==== SOURCE DOCUMENT ====

This approach converts software requirements to test cases before the software is fully developed and tracks all software development by continually Testing the software against all test cases. It is the opposite of the conventional approach where first we develop software and later Test it.

Why Test Driven Development

  1. Flexible and Extensive Code: You can define TDD as a programming practice instructing developers to write new code only if an automated test has failed. It avoids duplication of code. 
  2. Prevent Bugs: The primary goal of TDD is to make the code clearer, bug-free and straightforward. 
  3. Iterative: TDD relies on a concise development cycle. Once all the tests pass, it signals the end of the iteration. For implementing more features in your product, the product will go through the same phases again, but this time with the new feature set and more tests.
  4. Specification First: The goal of TDD is a specification, not validation.

====

• TASK OBJECTIVE: Continue the passage on test-driven development above, picking up right after its final point.

==== DATASET EXCERPTS ====

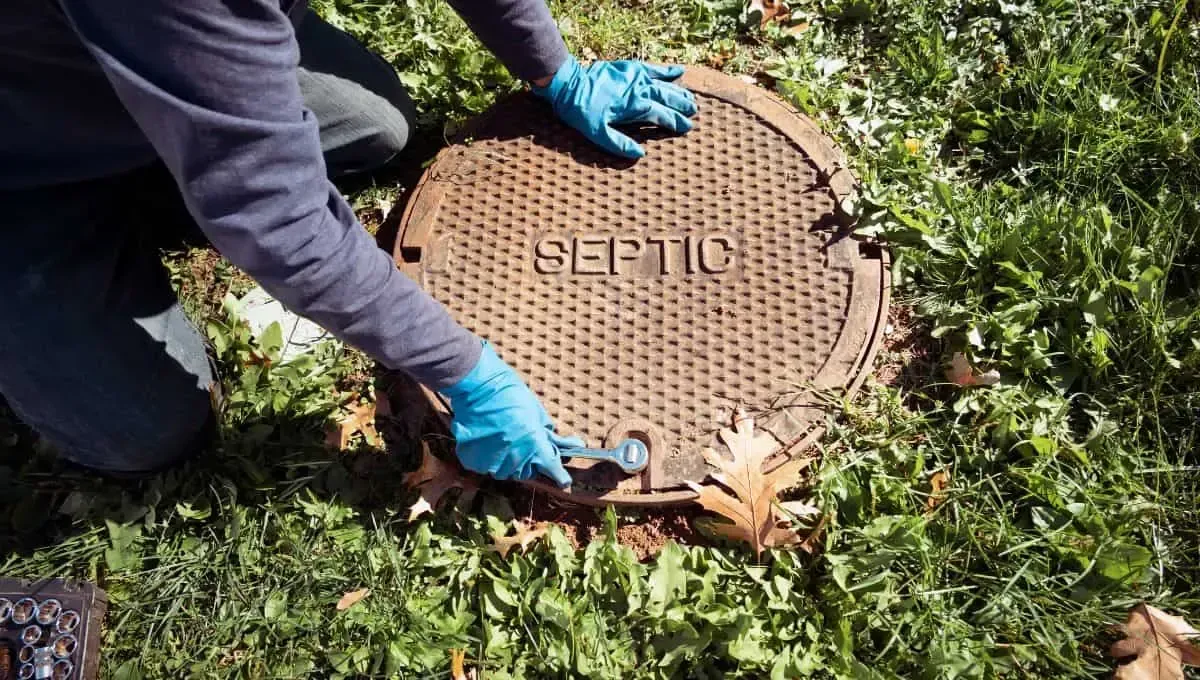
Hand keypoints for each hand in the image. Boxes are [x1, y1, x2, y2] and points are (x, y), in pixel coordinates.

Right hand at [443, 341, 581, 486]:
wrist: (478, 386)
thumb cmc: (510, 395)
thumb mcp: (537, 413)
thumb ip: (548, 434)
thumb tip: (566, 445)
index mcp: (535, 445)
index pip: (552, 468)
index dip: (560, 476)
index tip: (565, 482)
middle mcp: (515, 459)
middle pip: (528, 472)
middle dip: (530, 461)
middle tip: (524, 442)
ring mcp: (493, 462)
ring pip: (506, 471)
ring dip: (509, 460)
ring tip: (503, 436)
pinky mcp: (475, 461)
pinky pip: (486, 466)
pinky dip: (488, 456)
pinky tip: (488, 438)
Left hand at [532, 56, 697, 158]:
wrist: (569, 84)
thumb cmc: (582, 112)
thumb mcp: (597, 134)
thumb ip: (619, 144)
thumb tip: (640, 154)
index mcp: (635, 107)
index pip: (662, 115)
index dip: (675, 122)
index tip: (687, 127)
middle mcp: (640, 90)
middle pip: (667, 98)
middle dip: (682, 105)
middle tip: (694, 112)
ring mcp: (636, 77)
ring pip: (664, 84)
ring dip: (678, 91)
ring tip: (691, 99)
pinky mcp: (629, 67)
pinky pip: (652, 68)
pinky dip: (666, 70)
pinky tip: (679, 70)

====
==== DATASET EXCERPTS ====

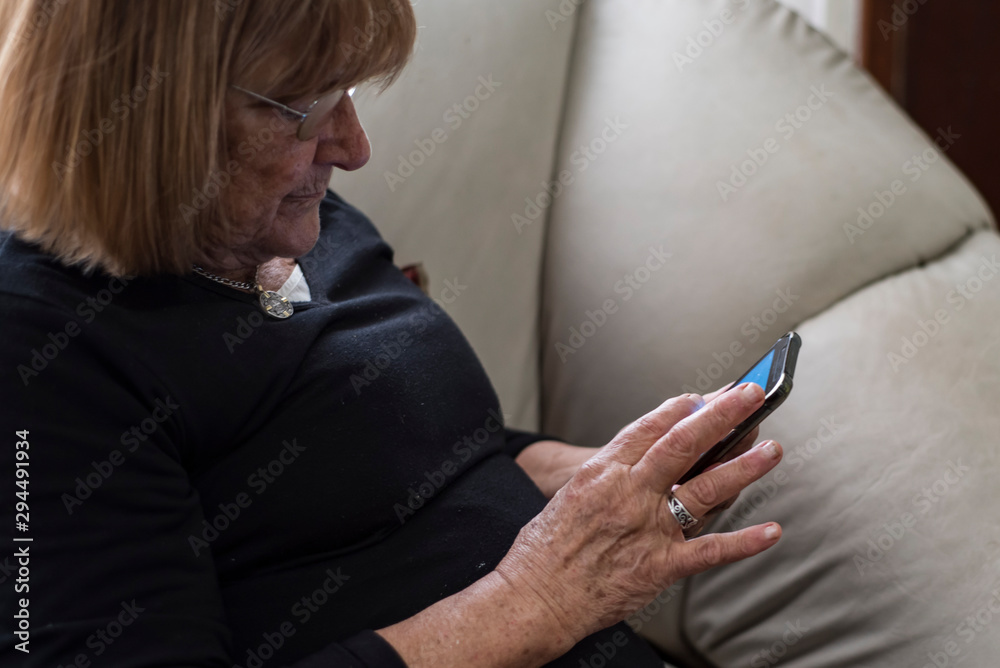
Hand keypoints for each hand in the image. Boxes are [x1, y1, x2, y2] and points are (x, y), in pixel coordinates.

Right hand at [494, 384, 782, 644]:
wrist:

====
==== DATASET EXCERPTS ====

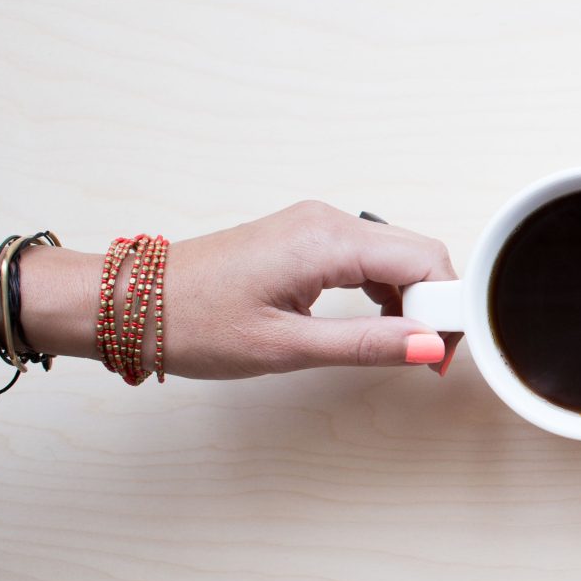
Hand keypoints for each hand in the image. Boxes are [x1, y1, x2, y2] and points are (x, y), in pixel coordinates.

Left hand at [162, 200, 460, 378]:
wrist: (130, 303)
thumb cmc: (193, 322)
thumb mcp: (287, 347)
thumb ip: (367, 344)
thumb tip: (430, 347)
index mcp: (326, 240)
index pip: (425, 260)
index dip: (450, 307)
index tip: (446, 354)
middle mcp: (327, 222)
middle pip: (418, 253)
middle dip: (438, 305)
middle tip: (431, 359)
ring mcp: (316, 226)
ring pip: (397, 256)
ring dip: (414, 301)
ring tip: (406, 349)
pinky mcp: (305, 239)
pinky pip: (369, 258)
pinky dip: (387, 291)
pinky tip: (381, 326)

====

• YOUR RESPONSE:
  5. Agile Requirement: TDD is related to the test-first programming concept of extreme programming. TDD is both an essential agile requirement and an agile design technique. TDD enhances collaboration between development, QA teams, and client. Test-driven development refers to a style of programming in which three activities are tightly interwoven: coding, Testing, and Design.
  6. Unit Testing: Unit Testing is integrated into TDD practice; TDD ensures that the source code is thoroughly unit tested and leads to modularised, flexible, and extensible code.
  7. Test Coverage: We try to achieve 100% Test Coverage in TDD by ensuring every single line of code is tested, unlike conventional testing.